### Tasks for this exercise:
a. Reproduce everything in the Kenward-Roger help page from "Degrees of Freedom." down to "likelihood. Biometrics, 983-997.".
b. According to the Kenward-Roger help page, what kind of models are the Kenward-Roger and Satterthwaite approaches limited to?

### Text segment:
○ ○ ○ ○ ○ ○ ○
Kenward-Roger approximation for SEs, CIs and p-values

An approximate F-test based on the Kenward-Roger (1997) approach.

Usage

ci_kenward(model, ci = 0.95)

dof_kenward(model)

p_value_kenward(model, dof = NULL)

se_kenward(model)

Arguments

model

A statistical model.

ci

Confidence Interval (CI) level. Default to 0.95 (95%).

dof

Degrees of Freedom.

Value

A data frame.

Details

Inferential statistics (like p-values, confidence intervals and standard errors) may be biased in mixed models when the number of clusters is small (even if the sample size of level-1 units is high). In such cases it is recommended to approximate a more accurate number of degrees of freedom for such inferential statistics. Unlike simpler approximation heuristics like the "m-l-1" rule (dof_ml1), the Kenward-Roger approximation is also applicable in more complex multilevel designs, e.g. with cross-classified clusters. However, the "m-l-1" heuristic also applies to generalized mixed models, while approaches like Kenward-Roger or Satterthwaite are limited to linear mixed models only.

References

Kenward, M. G., & Roger, J. H. (1997). Small sample inference for fixed effects from restricted maximum likelihood. Biometrics, 983-997.

See also

dof_kenward() and se_kenward() are small helper-functions to calculate approximated degrees of freedom and standard errors for model parameters, based on the Kenward-Roger (1997) approach.

dof_satterthwaite() and dof_ml1() approximate degrees of freedom based on Satterthwaite's method or the "m-l-1" rule.

Examples

# \donttest{
if (require("lme4", quietly = TRUE)) {
  model <- lmer(Petal.Length ~ Sepal.Length + (1 | Species), data = iris)
  p_value_kenward(model)
}
#>      Parameter            p
#> 1  (Intercept) 9.605137e-01
#> 2 Sepal.Length 8.598429e-29
# }
○ ○ ○ ○ ○ ○ ○
### Provided data:
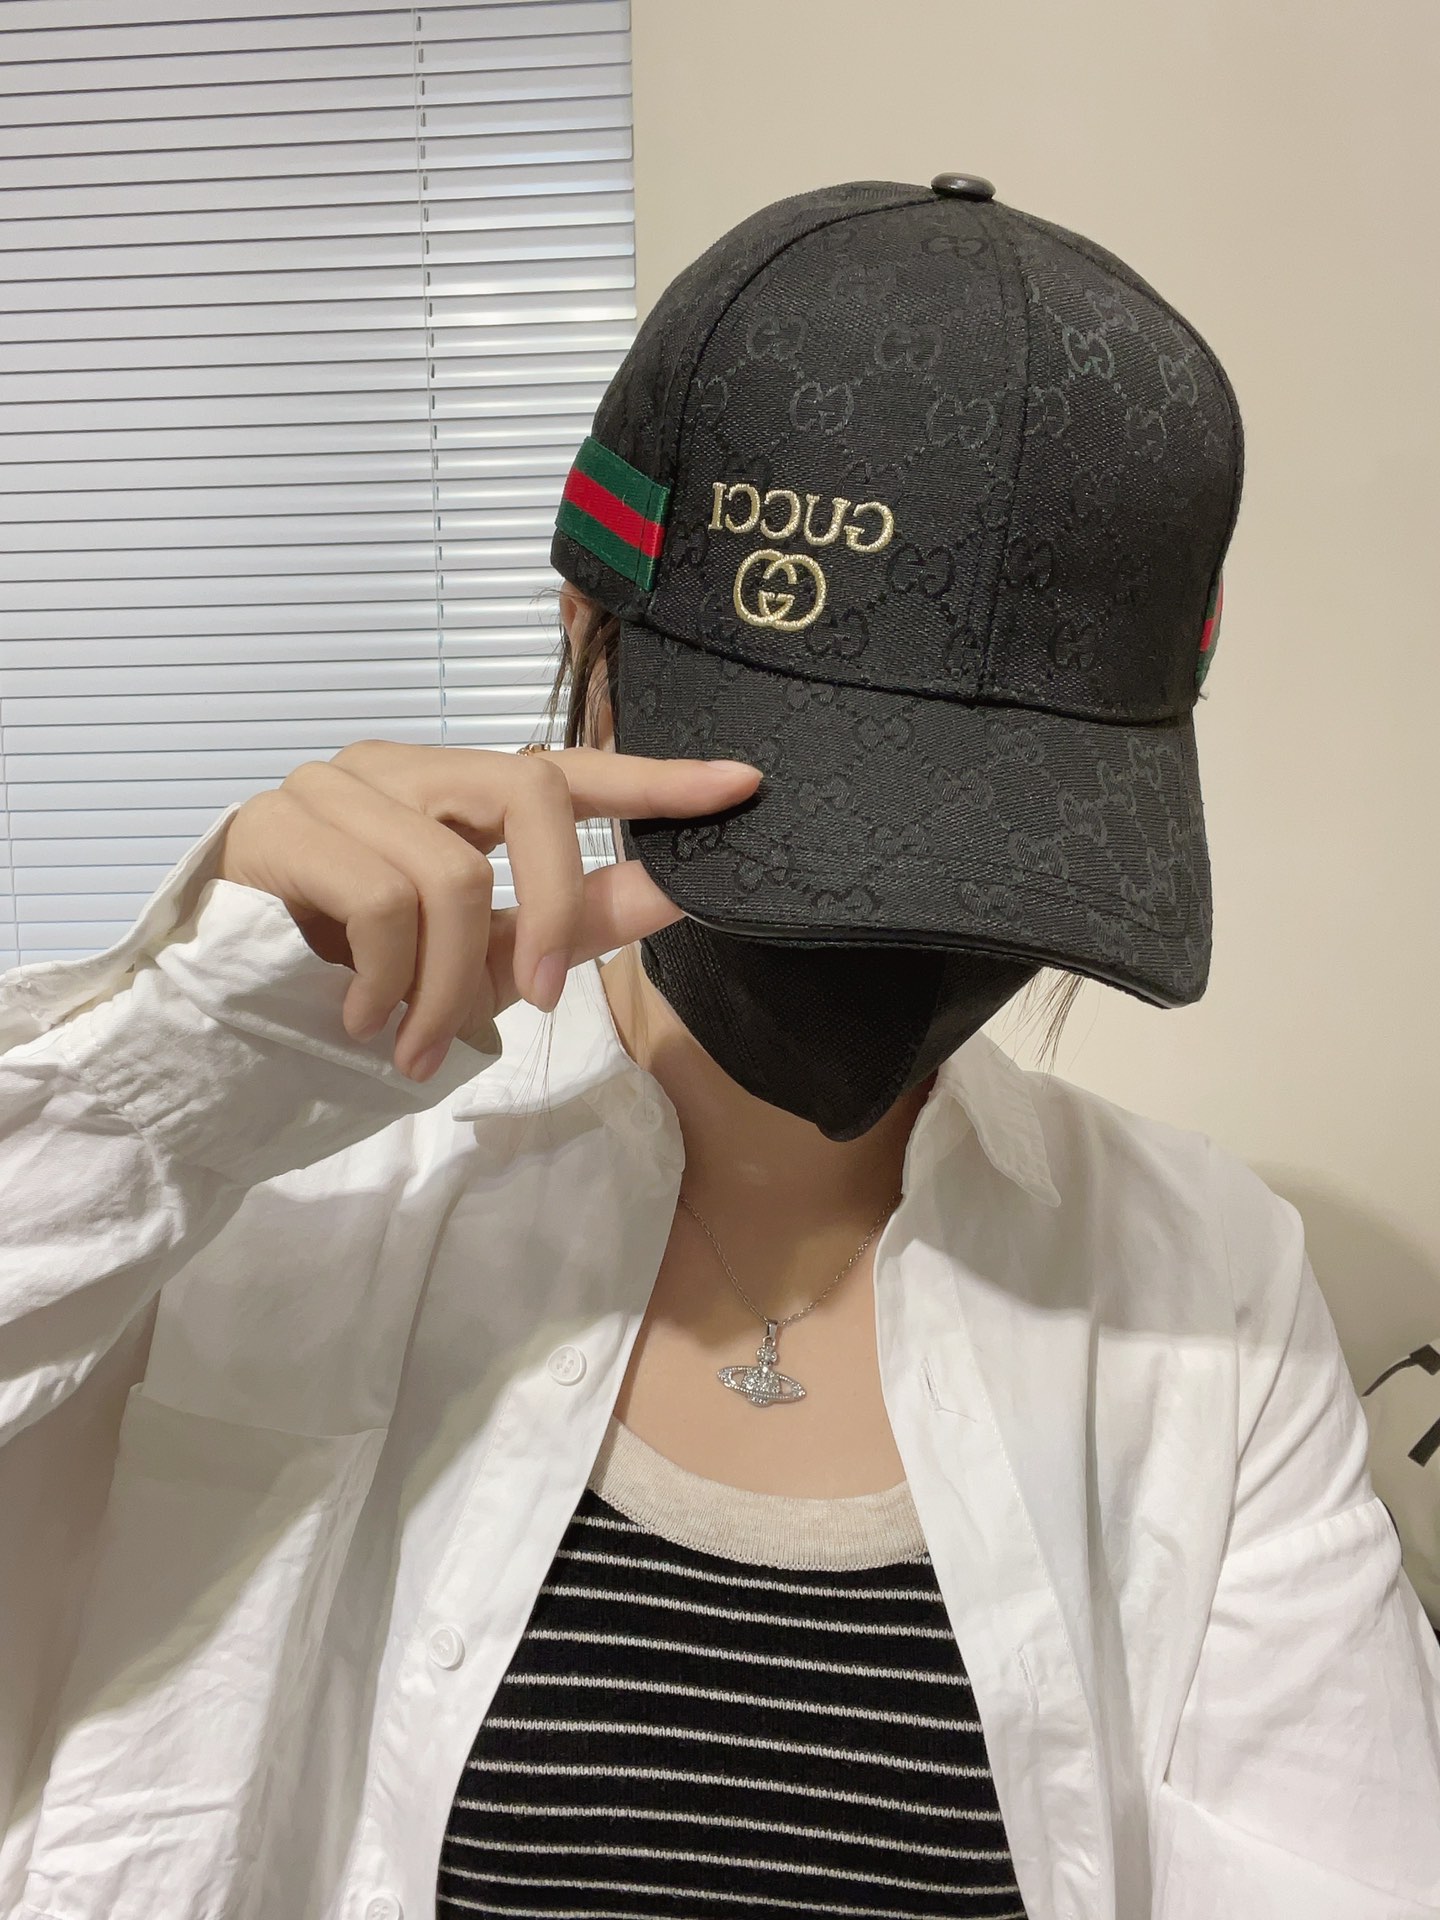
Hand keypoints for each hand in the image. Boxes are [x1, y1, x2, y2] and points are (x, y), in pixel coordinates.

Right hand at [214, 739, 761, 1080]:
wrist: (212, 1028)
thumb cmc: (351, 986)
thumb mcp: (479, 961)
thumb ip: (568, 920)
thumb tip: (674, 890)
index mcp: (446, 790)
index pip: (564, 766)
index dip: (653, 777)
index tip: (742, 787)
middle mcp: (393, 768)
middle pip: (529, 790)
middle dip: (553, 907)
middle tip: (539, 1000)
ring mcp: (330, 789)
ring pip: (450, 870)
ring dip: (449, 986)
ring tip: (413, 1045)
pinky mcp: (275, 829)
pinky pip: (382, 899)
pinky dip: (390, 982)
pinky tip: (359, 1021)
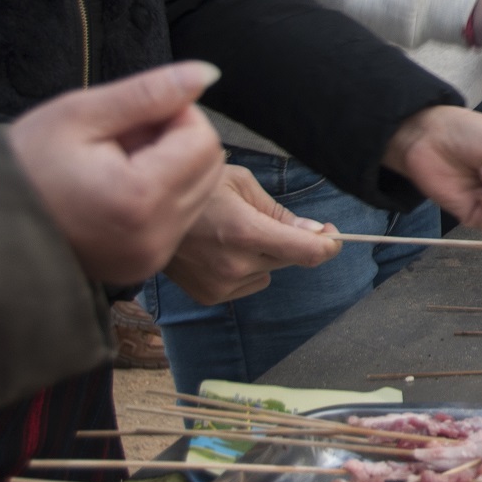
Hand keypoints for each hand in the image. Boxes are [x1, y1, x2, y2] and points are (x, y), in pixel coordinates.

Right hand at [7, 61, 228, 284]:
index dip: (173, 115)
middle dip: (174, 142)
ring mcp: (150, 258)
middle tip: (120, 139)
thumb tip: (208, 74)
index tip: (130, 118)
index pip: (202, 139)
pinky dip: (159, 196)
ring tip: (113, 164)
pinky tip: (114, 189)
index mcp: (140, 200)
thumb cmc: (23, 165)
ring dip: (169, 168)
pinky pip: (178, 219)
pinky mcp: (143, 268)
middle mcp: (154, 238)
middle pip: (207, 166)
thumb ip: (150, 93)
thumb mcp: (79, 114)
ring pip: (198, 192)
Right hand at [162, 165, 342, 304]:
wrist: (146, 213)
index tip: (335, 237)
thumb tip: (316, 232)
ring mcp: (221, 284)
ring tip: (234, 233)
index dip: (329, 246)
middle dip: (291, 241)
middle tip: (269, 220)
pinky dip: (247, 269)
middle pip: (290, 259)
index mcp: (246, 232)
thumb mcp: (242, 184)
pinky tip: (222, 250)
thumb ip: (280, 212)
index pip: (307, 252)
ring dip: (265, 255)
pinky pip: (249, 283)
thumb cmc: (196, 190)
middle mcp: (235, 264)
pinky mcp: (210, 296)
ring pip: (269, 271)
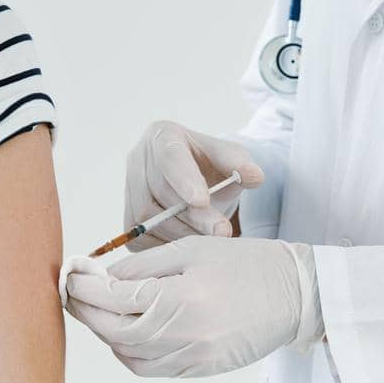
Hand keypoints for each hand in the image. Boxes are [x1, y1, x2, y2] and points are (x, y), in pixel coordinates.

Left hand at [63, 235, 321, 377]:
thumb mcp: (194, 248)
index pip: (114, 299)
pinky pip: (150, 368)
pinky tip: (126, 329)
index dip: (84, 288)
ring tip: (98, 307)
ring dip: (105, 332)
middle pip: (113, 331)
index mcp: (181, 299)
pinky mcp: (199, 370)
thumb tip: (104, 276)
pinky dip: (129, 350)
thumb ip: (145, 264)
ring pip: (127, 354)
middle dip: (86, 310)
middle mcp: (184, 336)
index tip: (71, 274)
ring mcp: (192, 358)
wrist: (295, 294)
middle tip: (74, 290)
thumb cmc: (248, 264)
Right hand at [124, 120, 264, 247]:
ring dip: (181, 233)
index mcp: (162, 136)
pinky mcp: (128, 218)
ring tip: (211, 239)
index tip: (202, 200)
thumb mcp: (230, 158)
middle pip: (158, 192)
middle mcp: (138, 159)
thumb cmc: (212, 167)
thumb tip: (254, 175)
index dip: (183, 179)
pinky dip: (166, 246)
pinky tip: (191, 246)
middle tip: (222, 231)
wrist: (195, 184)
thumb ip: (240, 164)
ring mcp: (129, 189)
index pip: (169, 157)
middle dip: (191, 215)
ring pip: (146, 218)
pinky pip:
○ ○ ○ ○ ○ ○ ○
### Answers per task:
a.
Degrees of Freedom.

Value

A data frame.

Details

Inferential statistics (like p-values, confidence intervals and standard errors) may be biased in mixed models when the number of clusters is small (even if the sample size of level-1 units is high). In such cases it is recommended to approximate a more accurate number of degrees of freedom for such inferential statistics. Unlike simpler approximation heuristics like the "m-l-1" rule (dof_ml1), the Kenward-Roger approximation is also applicable in more complex multilevel designs, e.g. with cross-classified clusters. However, the "m-l-1" heuristic also applies to generalized mixed models, while approaches like Kenward-Roger or Satterthwaite are limited to linear mixed models only.

References

Kenward, M. G., & Roger, J. H. (1997). Small sample inference for fixed effects from restricted maximum likelihood. Biometrics, 983-997.

b. Linear mixed models only.